Generally, the answer is not so much. Texas lags other states in most measures of child welfare.
In broad terms, data over years shows that Texas does a less-than-average job in feeding and housing children, in baby wellness checks, per-student school spending, and, more generally, with food stamp eligibility. The state ranks dead last for the percentage of women aged 19–64 with access to health insurance.
Of course, Republican Gov. Greg Abbott and Atty. Gen. Daniel Patrick were aglow with victory in launching the new restrictive abortion law that took effect allowed after last week’s hurried overnight vote by the U.S. Supreme Court against blocking it. The law prohibits abortions after six weeks from conception without exception and incents private citizens to file lawsuits against anyone from doctors and medical personnel to Uber drivers who help, effectively ending abortion clinic operations in the state.
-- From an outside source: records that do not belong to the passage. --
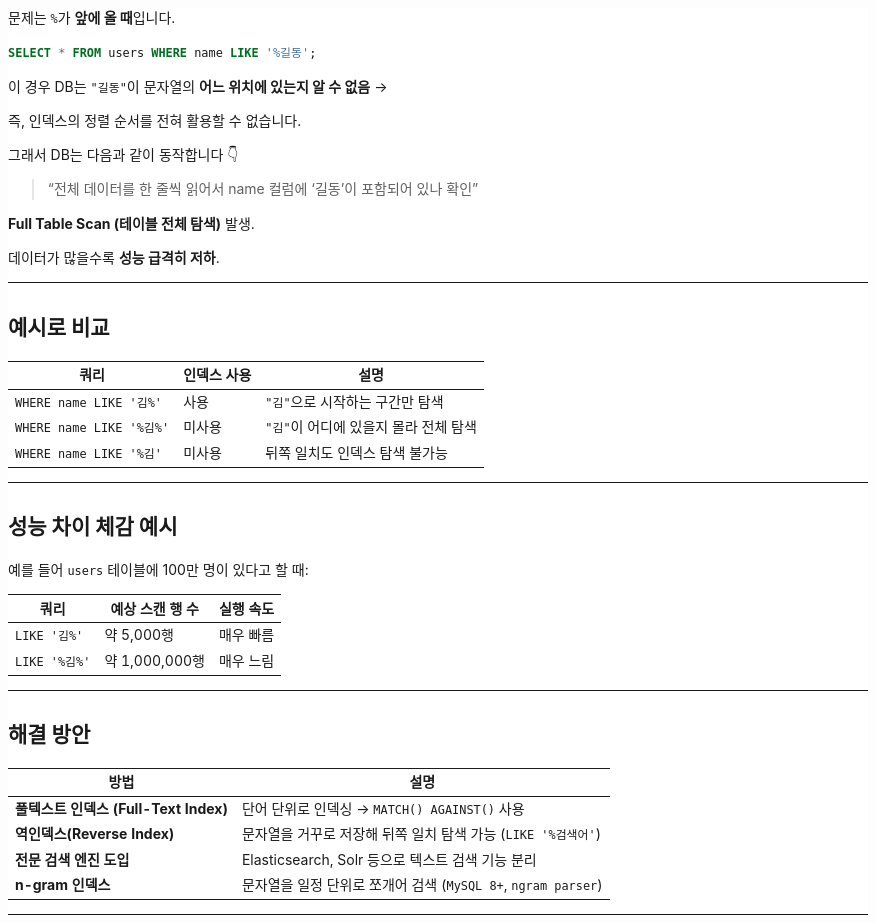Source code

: 문제는 `%`가 **앞에 올 때**입니다.

```sql
SELECT * FROM users WHERE name LIKE '%길동';

```

이 경우 DB는 `"길동"`이 문자열의 **어느 위치에 있는지 알 수 없음** →

즉, 인덱스의 정렬 순서를 전혀 활용할 수 없습니다.

그래서 DB는 다음과 같이 동작합니다 👇

> “전체 데이터를 한 줄씩 읽어서 name 컬럼에 ‘길동’이 포함되어 있나 확인”
> 

**Full Table Scan (테이블 전체 탐색)** 발생.

데이터가 많을수록 **성능 급격히 저하**.

---

## 예시로 비교

| 쿼리 | 인덱스 사용 | 설명 |
| --- | --- | --- |
| `WHERE name LIKE '김%'` | 사용 | `"김"`으로 시작하는 구간만 탐색 |
| `WHERE name LIKE '%김%'` | 미사용 | `"김"`이 어디에 있을지 몰라 전체 탐색 |
| `WHERE name LIKE '%김'` | 미사용 | 뒤쪽 일치도 인덱스 탐색 불가능 |

---

## 성능 차이 체감 예시

예를 들어 `users` 테이블에 100만 명이 있다고 할 때:

| 쿼리 | 예상 스캔 행 수 | 실행 속도 |
| --- | --- | --- |
| `LIKE '김%'` | 약 5,000행 | 매우 빠름 |
| `LIKE '%김%'` | 약 1,000,000행 | 매우 느림 |

---

## 해결 방안

| 방법 | 설명 |
| --- | --- |
| **풀텍스트 인덱스 (Full-Text Index)** | 단어 단위로 인덱싱 → `MATCH() AGAINST()` 사용 |
| **역인덱스(Reverse Index)** | 문자열을 거꾸로 저장해 뒤쪽 일치 탐색 가능 (`LIKE '%검색어'`) |
| **전문 검색 엔진 도입** | Elasticsearch, Solr 등으로 텍스트 검색 기능 분리 |
| **n-gram 인덱스** | 문자열을 일정 단위로 쪼개어 검색 (`MySQL 8+`, `ngram parser`) |

---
But there was no announcement of new or additional child or parent services in Texas, raising the obvious moral dilemma about exactly what “pro-life” means in any practical sense beyond the cynical view that this is all about partisan politics.
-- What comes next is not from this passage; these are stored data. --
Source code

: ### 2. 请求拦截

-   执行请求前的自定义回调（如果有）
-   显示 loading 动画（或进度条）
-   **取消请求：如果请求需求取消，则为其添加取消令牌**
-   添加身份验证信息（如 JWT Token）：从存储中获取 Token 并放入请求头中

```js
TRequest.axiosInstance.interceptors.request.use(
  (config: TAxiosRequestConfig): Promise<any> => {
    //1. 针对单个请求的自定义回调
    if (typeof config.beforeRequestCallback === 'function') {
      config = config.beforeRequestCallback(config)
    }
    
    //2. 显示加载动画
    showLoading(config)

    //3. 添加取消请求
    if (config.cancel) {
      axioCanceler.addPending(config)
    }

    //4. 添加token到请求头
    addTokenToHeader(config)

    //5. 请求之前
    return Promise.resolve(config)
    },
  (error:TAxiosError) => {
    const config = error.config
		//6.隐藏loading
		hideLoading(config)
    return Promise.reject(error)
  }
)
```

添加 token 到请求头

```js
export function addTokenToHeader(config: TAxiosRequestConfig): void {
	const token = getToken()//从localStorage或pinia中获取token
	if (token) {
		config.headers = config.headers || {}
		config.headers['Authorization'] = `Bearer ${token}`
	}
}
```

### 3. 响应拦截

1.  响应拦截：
As debate and high emotions swirl in the political arena, I thought it might be useful to look at what we know about both abortion services and child welfare rankings in Texas. The state health department, various nonprofits and child health services all have lagging, but directional information.
From the Guttmacher Institute, which tracks information about national abortions, data shows that Texas accounts for about 6.3% of abortions in the United States, though that doesn’t account for patients who leave the state. The raw numbers have been falling in Texas, as elsewhere, since 2014, as has the proportion of abortions per 1,000 women of reproductive age.
In 2017, Texas clinics performed 55,440 abortions: this year, there the state reports about 19,400 to date. Of course, during that time, the number of facilities and clinics offering abortions dropped as well. Since 2017, 96% of Texas counties — home to 43% of Texas women — had no clinic providing abortions.
Before this new law, there were other restrictions in place, included mandatory information sessions designed to discourage abortion requiring multiple trips, limits on private insurance coverage, a prohibition on telemedicine, an ultrasound image 24 hours before abortion to be shared with the patient, and medical services availability.
Most patients were 18–24, unmarried, somewhat more Latino than White or Black. The state data says the vast majority were at about 8 weeks, and all survived the operation.
Meanwhile, Child Services
In 2019, the Annie E. Casey Foundation‘s Kids Count Data Book, a state-by-state effort to track the status of children in the United States, ranked Texas 41st in overall child well-being based on measures of health, education, and economic well-being. That was up from 43rd in 2018, or one of the bottom 10 in the country.
There are changes year by year, but Texas has about 1.5 million children in poverty, which is double the national average.
Other areas of concern include the teen birth rate, a lack of health insurance for children and high schoolers not graduating on time.
According to the Children’s Defense Fund, Texas ranks 46th among the states for child hunger, with fully 23% in 2020 living in food-insecure households. Of the 4 million facing hunger in the states, 1.5 million are children.
Much of the state is rural, where there may be higher rates of hunger because of poor geographic access to healthy food, limited or unreliable job opportunities, and high rates of un- and under-employment, the reports say.
Nevertheless, it is exactly these families who will be most affected by the most restrictive abortion laws in the nation.
Similarly, a report by PolitiFact in March found that baby wellness checks in Texas rank poorly among the states, though not as bad as the liberal group Occupy Democrats had posted on social media to insist that Texas lags significantly in maternal mortality, per-student school spending and child hunger. Texas ranked 34th among the states in the percentage of children up to age 2 who had one or more preventive doctor visits during the previous 12 months, according to the National Survey of Children’s Health, conducted by the Department of Health and Human Services’ Maternal and Child Health Bureau in 2016 and 2017. Likewise, the Centers for Disease Control says Texas is behind the nation in prenatal care.
In 2019, Texas ranked dead last in health insurance coverage for women between the ages of 19 and 64, according to the Kaiser Family Foundation. Texas women are uninsured at about double the national rate.
Census Bureau data shows that Texas ranked 44th in per-pupil spending for K-12 public school systems in 2019.
About all of this, Governor Abbott and Republicans are silent, simply waving the anti-abortion banner without addressing the inevitable, hypocritical results. Shame.